(Beginning of SUPPLIED INFORMATION)

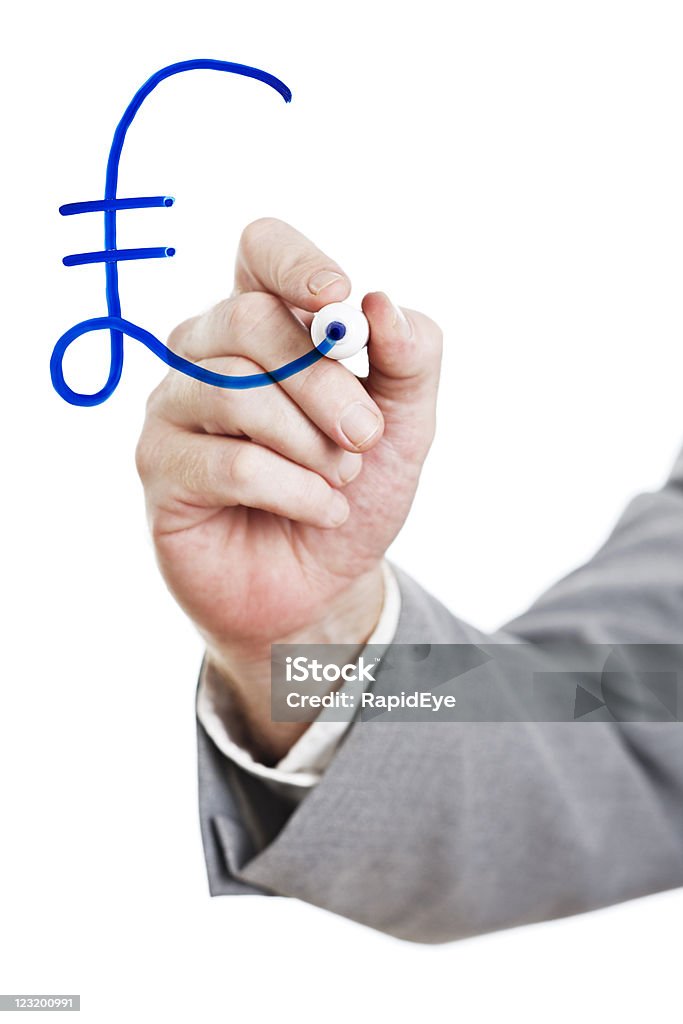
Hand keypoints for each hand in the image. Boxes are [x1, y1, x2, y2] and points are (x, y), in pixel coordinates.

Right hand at [136, 218, 441, 755]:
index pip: (259, 249)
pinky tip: (319, 511)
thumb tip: (380, 302)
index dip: (294, 260)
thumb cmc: (353, 489)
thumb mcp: (405, 424)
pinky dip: (293, 490)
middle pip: (249, 319)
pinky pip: (230, 463)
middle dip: (325, 384)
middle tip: (366, 437)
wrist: (323, 583)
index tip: (336, 298)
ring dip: (310, 444)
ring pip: (234, 390)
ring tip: (341, 479)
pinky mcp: (161, 469)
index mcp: (265, 325)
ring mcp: (174, 409)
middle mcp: (206, 353)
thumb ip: (410, 359)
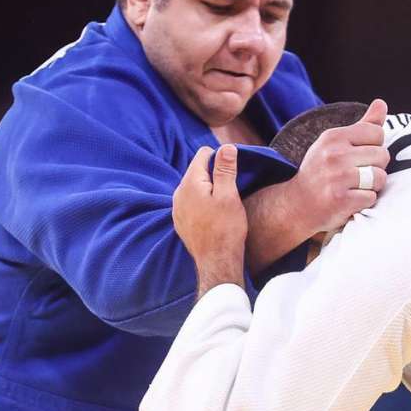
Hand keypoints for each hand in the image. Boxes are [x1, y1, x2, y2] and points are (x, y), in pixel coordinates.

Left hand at [173, 145, 247, 295]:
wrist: (216, 263)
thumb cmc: (226, 229)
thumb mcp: (229, 195)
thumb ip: (225, 169)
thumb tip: (226, 147)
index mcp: (190, 183)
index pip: (203, 154)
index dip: (220, 158)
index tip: (232, 173)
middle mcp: (178, 193)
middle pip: (198, 170)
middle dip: (214, 174)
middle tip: (231, 190)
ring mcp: (177, 208)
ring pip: (195, 187)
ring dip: (208, 189)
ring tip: (223, 205)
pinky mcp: (180, 221)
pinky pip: (191, 202)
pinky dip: (202, 203)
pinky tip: (214, 215)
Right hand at [287, 99, 389, 233]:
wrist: (295, 206)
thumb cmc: (320, 173)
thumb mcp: (334, 144)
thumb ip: (362, 125)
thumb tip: (381, 103)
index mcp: (333, 137)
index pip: (376, 132)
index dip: (374, 146)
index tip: (359, 157)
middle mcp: (334, 154)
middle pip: (382, 155)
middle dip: (376, 168)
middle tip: (356, 176)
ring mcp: (337, 177)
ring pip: (380, 177)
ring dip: (372, 187)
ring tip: (354, 188)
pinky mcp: (341, 200)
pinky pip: (371, 198)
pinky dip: (364, 203)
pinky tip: (349, 201)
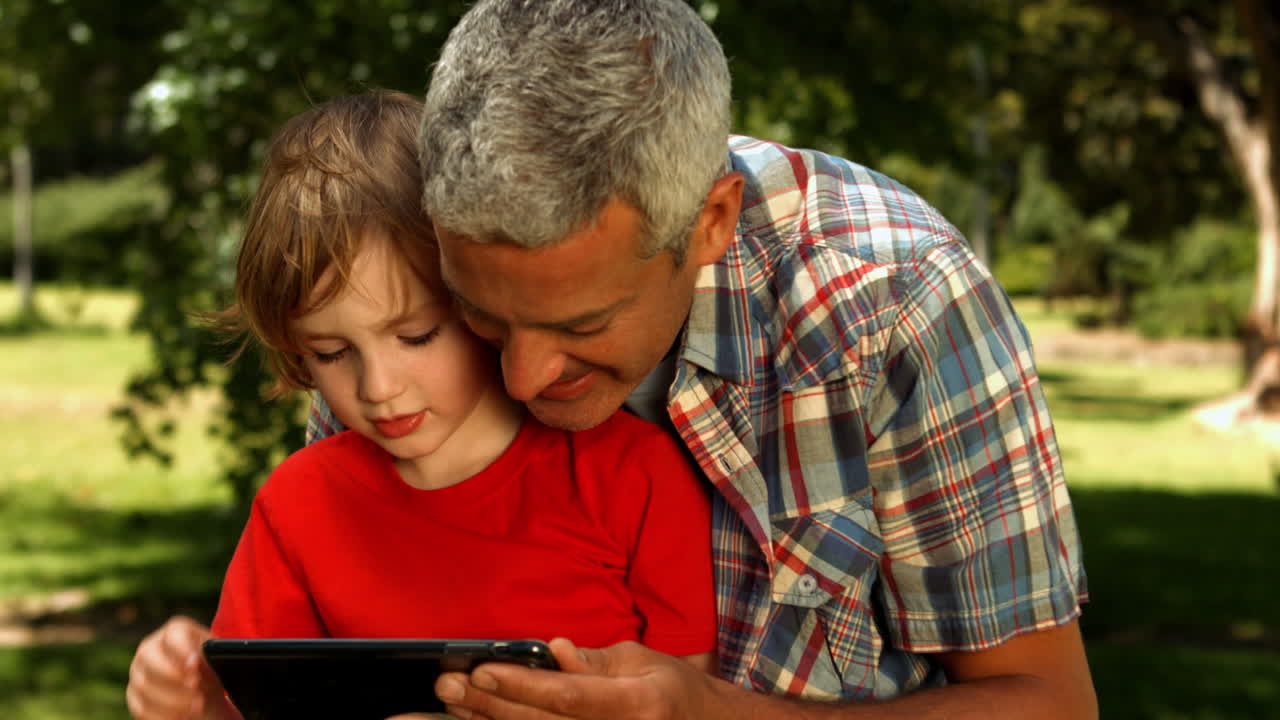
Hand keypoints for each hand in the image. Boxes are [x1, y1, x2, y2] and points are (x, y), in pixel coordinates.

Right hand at [125, 616, 238, 719]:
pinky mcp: (133, 696)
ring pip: (144, 685)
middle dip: (173, 676)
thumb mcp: (213, 659)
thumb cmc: (209, 668)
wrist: (201, 689)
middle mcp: (150, 648)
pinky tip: (181, 717)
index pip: (174, 634)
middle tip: (195, 688)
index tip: (194, 665)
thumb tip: (195, 662)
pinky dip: (162, 714)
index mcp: (174, 631)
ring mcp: (138, 672)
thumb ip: (206, 656)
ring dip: (171, 699)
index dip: (182, 649)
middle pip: (150, 658)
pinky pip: (141, 707)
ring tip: (195, 706)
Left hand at [434, 638, 728, 719]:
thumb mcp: (642, 662)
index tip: (482, 669)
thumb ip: (596, 660)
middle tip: (448, 686)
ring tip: (451, 705)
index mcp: (634, 704)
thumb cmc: (670, 691)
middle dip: (489, 706)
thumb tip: (554, 650)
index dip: (522, 685)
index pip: (568, 696)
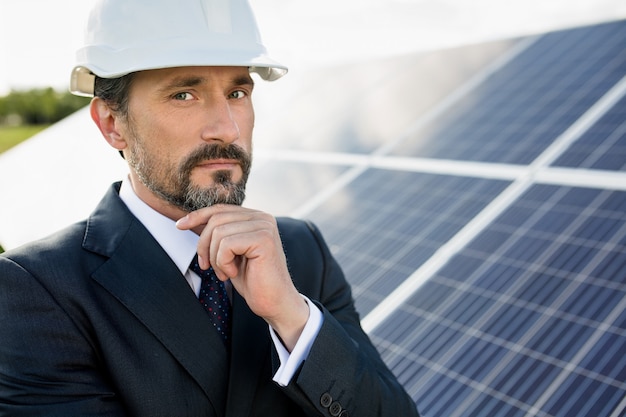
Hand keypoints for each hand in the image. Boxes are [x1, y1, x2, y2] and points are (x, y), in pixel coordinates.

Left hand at [176, 205, 308, 350]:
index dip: (197, 216)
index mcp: (256, 217)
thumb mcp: (230, 253)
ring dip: (215, 258)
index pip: (220, 209)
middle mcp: (262, 217)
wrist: (275, 303)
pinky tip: (234, 273)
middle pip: (216, 220)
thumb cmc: (252, 280)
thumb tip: (189, 220)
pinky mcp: (263, 239)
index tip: (179, 226)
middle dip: (204, 245)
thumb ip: (219, 234)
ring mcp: (264, 226)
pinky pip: (226, 244)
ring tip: (226, 273)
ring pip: (218, 233)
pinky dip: (223, 263)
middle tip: (208, 267)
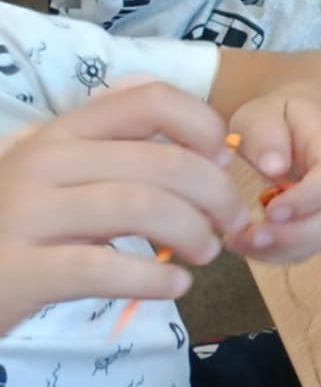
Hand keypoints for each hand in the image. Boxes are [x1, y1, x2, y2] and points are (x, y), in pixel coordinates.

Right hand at [0, 82, 248, 334]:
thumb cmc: (21, 228)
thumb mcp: (64, 175)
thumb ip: (122, 149)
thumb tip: (208, 140)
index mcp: (63, 133)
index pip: (151, 101)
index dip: (203, 126)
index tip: (224, 161)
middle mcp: (44, 163)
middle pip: (162, 161)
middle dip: (216, 193)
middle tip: (232, 223)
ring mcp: (27, 215)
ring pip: (141, 207)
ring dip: (193, 232)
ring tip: (207, 253)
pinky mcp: (21, 271)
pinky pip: (105, 268)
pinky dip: (154, 278)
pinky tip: (174, 286)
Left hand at [223, 92, 320, 264]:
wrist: (303, 126)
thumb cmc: (280, 119)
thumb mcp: (264, 113)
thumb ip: (265, 134)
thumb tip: (273, 167)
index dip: (308, 198)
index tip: (267, 210)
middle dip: (297, 235)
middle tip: (250, 237)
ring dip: (285, 248)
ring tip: (241, 241)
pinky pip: (312, 248)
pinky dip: (279, 253)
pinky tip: (247, 243)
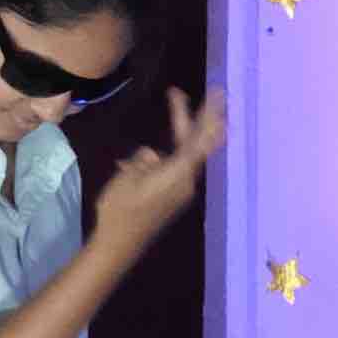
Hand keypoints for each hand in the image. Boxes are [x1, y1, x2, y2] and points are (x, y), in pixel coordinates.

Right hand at [94, 88, 221, 248]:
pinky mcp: (171, 198)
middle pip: (190, 143)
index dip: (209, 115)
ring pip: (172, 159)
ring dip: (152, 156)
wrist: (118, 245)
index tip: (218, 95)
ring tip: (125, 170)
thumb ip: (143, 160)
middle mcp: (185, 182)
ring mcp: (179, 191)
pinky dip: (149, 167)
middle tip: (178, 92)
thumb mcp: (127, 176)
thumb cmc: (120, 209)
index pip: (200, 139)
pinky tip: (125, 172)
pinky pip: (165, 172)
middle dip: (184, 119)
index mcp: (178, 174)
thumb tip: (152, 157)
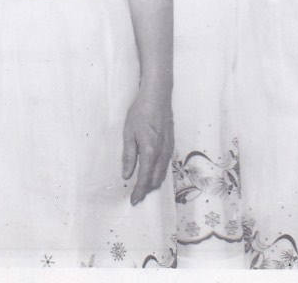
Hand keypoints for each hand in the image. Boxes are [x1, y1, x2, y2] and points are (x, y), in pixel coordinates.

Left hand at [121, 87, 171, 205]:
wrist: (157, 96)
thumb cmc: (140, 112)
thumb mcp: (129, 134)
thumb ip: (129, 156)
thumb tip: (126, 175)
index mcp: (150, 152)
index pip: (144, 179)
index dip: (139, 192)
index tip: (133, 201)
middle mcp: (162, 154)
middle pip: (156, 180)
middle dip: (146, 190)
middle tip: (136, 196)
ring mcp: (169, 149)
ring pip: (162, 174)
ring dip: (153, 183)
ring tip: (143, 187)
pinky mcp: (171, 144)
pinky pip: (166, 165)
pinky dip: (159, 173)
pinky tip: (152, 172)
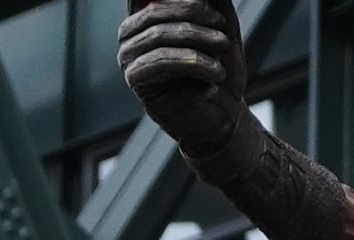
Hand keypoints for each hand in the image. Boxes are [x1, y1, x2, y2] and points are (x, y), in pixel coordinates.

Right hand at [118, 0, 247, 152]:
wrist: (222, 115)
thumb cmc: (219, 70)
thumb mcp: (220, 24)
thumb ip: (209, 0)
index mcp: (146, 15)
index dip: (178, 2)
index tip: (206, 6)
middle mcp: (131, 33)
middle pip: (157, 9)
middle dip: (195, 14)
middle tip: (223, 27)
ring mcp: (129, 56)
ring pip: (160, 34)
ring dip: (199, 38)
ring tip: (224, 47)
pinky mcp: (135, 78)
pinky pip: (161, 59)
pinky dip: (194, 62)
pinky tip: (216, 72)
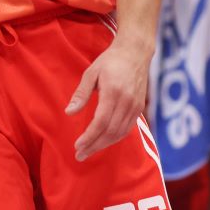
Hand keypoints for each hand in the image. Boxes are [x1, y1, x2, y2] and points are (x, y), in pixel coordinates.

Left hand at [66, 38, 149, 160]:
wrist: (134, 53)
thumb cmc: (110, 61)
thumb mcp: (91, 73)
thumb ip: (81, 94)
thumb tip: (69, 112)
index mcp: (113, 92)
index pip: (101, 122)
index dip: (89, 137)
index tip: (77, 146)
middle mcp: (127, 102)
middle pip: (110, 132)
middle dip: (94, 146)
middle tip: (80, 155)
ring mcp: (135, 107)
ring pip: (120, 133)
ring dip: (104, 145)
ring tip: (89, 151)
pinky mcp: (140, 108)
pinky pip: (127, 129)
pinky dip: (115, 138)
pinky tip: (104, 141)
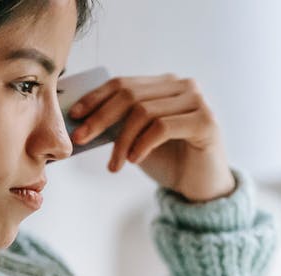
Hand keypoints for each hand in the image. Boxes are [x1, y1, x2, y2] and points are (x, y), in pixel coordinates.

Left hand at [66, 74, 235, 202]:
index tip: (74, 116)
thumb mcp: (137, 139)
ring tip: (115, 164)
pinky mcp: (205, 122)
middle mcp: (183, 87)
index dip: (95, 98)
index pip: (123, 84)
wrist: (202, 187)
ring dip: (122, 140)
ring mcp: (196, 102)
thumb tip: (80, 119)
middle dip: (100, 117)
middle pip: (130, 95)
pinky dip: (142, 144)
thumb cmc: (169, 162)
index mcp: (165, 85)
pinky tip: (134, 160)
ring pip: (144, 112)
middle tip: (81, 139)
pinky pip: (162, 127)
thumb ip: (118, 124)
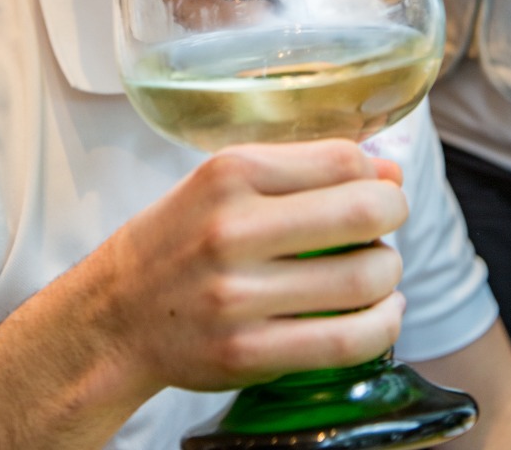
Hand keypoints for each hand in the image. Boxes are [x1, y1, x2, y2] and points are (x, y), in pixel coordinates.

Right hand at [95, 140, 407, 401]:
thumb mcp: (222, 182)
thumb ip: (300, 170)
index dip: (377, 172)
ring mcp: (238, 295)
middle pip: (361, 212)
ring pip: (362, 279)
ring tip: (380, 270)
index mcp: (230, 172)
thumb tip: (388, 171)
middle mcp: (233, 228)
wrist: (115, 313)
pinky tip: (383, 313)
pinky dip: (383, 325)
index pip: (340, 158)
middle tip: (390, 221)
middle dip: (395, 214)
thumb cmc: (178, 238)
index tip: (381, 184)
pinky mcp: (247, 352)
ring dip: (390, 272)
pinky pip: (345, 341)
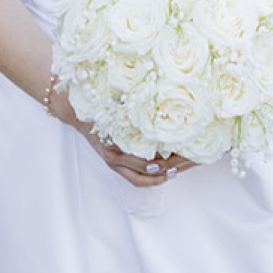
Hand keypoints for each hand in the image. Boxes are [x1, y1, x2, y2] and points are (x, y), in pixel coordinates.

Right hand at [45, 85, 193, 183]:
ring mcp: (115, 163)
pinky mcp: (115, 164)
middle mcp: (116, 156)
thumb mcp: (120, 97)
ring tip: (187, 165)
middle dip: (178, 164)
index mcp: (120, 139)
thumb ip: (139, 100)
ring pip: (147, 177)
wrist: (74, 109)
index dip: (176, 154)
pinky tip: (167, 174)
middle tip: (198, 158)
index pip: (154, 155)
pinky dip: (153, 179)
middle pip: (154, 169)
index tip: (194, 146)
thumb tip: (166, 94)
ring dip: (169, 173)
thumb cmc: (99, 100)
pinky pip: (136, 179)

(End of SUPPLIED INFORMATION)

With the pictures omitted, print the lines above exactly, beginning at the line with "ring dip: (153, 183)" and going on through the line with "ring tip: (224, 47)".

ring dip: (153, 183)
ring tip: (143, 187)
pinky mcp: (171, 144)
pinky pip: (166, 165)
pinky dip: (159, 173)
pinky tip: (152, 172)
Hand keypoints for each hand in the image. Boxes are [x1, y1, x2, y2] and points are (x, y), in pixel coordinates.

Right hand at [118, 0, 247, 152]:
wrist: (222, 115)
thumb cmc: (219, 70)
thumb mcp: (220, 24)
thumb ip: (209, 0)
index mcp: (146, 15)
index dip: (178, 2)
index tip: (206, 6)
middle mcp: (131, 33)
middle pip: (157, 9)
middle dip: (195, 14)
middle tip: (223, 27)
ring mcp: (129, 56)
ring pip: (160, 34)
ring dip: (199, 38)
ring tip: (224, 47)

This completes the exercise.